Velimir Mladenović : Le titre symbolique de votre roman nous suggère que vous racontez une histoire sur votre maladie avec une distance temporelle. Est-ce que je pourrais vous poser une question théorique : comment écrire après une maladie grave ?
Matthieu Mégevand : Le titre indique en effet que le récit s’intéresse à « l’après ». L’après une grave maladie, survenue vingt ans plus tôt. Durant tout ce temps, il s’agit de suivre, chronologiquement, ce qu’un tel événement laisse comme traces (physiques, affectives, existentielles, etc.) chez le narrateur. Lorsque j’écris ce texte, il y a donc vingt années de distance vis-à-vis de la maladie, et le sujet n’est finalement pas celle-ci, mais encore une fois ce qu’elle engendre comme bouleversements intimes, sociaux, affectifs, philosophiques.

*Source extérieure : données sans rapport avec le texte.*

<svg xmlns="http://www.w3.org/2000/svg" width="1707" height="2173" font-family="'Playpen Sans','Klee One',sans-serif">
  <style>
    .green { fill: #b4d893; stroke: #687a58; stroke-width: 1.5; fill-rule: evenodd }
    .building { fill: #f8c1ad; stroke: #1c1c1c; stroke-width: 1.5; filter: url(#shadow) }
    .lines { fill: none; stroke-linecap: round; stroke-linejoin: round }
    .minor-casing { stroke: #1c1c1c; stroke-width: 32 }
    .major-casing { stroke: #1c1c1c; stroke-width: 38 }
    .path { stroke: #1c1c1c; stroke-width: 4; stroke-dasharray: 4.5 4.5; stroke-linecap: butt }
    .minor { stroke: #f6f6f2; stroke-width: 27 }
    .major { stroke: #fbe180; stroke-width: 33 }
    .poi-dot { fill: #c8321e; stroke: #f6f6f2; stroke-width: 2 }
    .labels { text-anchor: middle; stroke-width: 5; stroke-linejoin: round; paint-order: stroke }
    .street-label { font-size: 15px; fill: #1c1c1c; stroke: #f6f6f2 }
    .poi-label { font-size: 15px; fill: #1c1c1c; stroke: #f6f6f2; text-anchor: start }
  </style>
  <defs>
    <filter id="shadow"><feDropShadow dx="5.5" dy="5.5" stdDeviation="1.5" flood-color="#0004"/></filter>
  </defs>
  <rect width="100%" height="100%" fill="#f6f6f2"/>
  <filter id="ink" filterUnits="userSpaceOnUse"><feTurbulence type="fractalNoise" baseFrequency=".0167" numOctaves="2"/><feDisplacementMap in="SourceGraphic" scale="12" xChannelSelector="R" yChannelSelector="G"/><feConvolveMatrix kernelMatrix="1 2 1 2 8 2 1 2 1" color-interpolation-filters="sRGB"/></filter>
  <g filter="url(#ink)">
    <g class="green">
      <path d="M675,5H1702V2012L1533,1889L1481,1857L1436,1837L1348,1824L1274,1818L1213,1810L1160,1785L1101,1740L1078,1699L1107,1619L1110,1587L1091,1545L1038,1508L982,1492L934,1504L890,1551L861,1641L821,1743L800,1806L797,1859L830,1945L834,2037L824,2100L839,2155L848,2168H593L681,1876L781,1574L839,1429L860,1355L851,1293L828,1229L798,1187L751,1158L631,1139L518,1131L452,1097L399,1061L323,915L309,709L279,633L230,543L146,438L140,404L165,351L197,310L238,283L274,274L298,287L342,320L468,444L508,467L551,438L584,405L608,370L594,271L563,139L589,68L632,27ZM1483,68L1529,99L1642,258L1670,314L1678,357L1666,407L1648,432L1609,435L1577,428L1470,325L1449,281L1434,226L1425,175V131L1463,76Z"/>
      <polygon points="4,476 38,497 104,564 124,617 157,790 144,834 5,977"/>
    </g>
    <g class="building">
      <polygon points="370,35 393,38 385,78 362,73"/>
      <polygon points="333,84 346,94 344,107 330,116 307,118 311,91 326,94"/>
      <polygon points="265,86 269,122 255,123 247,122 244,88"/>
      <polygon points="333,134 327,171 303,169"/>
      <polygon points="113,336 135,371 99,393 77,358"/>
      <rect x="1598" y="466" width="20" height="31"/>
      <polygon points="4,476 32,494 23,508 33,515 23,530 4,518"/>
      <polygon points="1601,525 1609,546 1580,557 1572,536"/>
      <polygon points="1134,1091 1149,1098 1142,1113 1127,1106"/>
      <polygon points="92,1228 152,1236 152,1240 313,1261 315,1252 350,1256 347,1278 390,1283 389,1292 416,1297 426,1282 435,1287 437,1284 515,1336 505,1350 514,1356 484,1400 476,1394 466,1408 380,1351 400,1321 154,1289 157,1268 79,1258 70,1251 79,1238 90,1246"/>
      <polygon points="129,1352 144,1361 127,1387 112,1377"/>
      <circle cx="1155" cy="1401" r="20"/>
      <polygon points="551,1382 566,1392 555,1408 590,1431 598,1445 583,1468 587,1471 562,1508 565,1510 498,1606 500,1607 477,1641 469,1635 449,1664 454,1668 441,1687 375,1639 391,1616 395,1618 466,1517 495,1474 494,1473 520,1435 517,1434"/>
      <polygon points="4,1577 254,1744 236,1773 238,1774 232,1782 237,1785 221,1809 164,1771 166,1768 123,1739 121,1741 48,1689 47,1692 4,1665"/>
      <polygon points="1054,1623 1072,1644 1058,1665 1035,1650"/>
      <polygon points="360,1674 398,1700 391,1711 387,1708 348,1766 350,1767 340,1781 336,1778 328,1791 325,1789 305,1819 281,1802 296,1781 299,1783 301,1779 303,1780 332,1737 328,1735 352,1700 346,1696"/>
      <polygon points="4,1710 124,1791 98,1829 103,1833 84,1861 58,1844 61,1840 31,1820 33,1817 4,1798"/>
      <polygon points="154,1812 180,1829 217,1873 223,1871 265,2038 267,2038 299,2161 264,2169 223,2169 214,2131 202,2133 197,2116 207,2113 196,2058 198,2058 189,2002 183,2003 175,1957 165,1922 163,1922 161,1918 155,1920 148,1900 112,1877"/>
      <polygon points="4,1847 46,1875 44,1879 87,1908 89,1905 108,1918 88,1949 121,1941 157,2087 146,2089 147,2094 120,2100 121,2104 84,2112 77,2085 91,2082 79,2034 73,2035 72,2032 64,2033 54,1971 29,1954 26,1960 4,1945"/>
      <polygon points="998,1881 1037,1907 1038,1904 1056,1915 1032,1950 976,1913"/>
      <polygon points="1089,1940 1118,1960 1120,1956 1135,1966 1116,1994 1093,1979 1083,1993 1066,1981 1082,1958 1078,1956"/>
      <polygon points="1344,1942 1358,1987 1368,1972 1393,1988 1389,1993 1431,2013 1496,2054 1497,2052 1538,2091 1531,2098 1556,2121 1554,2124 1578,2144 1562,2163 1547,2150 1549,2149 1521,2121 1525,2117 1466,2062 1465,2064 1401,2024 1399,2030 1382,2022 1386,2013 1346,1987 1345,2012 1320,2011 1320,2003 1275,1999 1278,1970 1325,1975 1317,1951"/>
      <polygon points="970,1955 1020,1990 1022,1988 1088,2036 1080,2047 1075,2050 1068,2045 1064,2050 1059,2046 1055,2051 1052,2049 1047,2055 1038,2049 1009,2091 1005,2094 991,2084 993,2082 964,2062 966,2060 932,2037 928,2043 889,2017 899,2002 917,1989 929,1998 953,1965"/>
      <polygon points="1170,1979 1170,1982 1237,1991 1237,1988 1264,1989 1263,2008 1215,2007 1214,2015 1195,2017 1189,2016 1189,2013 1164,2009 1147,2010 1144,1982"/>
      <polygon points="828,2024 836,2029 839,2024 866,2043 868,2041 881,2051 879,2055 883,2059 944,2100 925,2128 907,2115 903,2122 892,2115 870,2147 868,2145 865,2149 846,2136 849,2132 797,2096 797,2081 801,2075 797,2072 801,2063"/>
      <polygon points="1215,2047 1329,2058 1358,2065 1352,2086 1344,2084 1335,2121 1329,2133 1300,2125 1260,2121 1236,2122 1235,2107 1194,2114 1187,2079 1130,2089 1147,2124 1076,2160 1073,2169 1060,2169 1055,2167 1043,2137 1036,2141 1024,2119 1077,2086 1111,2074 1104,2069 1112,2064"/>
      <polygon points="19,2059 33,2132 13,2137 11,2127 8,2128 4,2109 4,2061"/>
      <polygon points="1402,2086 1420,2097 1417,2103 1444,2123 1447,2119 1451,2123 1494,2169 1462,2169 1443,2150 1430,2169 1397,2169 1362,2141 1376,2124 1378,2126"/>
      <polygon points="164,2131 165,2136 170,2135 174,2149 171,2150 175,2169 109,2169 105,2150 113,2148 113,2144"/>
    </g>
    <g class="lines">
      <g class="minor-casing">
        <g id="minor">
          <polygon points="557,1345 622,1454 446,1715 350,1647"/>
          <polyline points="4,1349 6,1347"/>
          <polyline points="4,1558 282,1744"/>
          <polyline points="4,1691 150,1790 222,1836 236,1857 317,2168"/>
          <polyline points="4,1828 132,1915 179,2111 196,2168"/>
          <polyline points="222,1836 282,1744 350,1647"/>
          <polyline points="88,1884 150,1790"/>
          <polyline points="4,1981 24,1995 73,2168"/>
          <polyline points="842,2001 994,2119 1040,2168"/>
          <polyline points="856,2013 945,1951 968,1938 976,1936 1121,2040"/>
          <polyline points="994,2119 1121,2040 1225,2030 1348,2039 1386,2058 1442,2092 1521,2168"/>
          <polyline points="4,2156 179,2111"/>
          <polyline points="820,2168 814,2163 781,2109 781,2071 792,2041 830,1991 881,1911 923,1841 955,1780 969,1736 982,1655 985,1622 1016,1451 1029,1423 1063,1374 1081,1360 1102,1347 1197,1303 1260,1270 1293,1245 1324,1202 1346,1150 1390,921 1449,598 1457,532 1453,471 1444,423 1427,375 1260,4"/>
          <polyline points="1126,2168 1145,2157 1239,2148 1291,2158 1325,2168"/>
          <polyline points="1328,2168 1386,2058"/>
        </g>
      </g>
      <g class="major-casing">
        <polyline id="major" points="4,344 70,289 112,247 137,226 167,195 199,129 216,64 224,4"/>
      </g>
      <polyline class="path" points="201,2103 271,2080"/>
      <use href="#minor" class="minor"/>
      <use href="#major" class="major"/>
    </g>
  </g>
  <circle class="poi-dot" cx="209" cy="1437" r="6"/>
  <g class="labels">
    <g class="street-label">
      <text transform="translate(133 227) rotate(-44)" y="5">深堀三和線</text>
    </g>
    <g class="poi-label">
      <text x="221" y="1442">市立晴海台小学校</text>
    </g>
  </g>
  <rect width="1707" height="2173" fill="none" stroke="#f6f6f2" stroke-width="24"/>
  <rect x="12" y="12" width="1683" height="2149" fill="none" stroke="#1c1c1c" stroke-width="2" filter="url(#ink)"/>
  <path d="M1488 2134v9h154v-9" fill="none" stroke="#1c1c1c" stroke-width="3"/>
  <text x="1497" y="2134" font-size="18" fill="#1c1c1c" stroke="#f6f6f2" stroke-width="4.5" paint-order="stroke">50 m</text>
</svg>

Bien entendu, l’écriture, comme tout le reste de l’existence, est entachée, ou plutôt imbibée de cet événement traumatique.
V. M. : Le narrateur, dans le roman, expose de manière détaillée le processus de guérison, la chimiothérapie, l’insomnie et la dépression. Quelle était votre perception de l’importance de les partager ?
M. M. : Il y a en effet une volonté de partage, ou plutôt d’adresse au lecteur concernant la condition du narrateur. Tomber gravement malade (en l’occurrence un lymphome de Hodgkin) à 21 ans transforme et agit durablement sur l’existence. On ne perçoit plus le temps, son corps, sa relation aux autres, et puis plus fondamentalement les questions de « sens » (origine et destinée humaine, foi, amour, création, etc.) de la même façon. C’est un processus évolutif qui n’a pas de fin (on n’arrive bien entendu jamais à une « conclusion » ou une certitude sur de tels sujets), mais dont il me semble toutefois important de rendre compte. Je pense aux moments douloureux, pénibles, mais aussi à ceux qui sont plus lumineux, complets, ancrés – et à cette oscillation même qui persiste tout au long de la vie.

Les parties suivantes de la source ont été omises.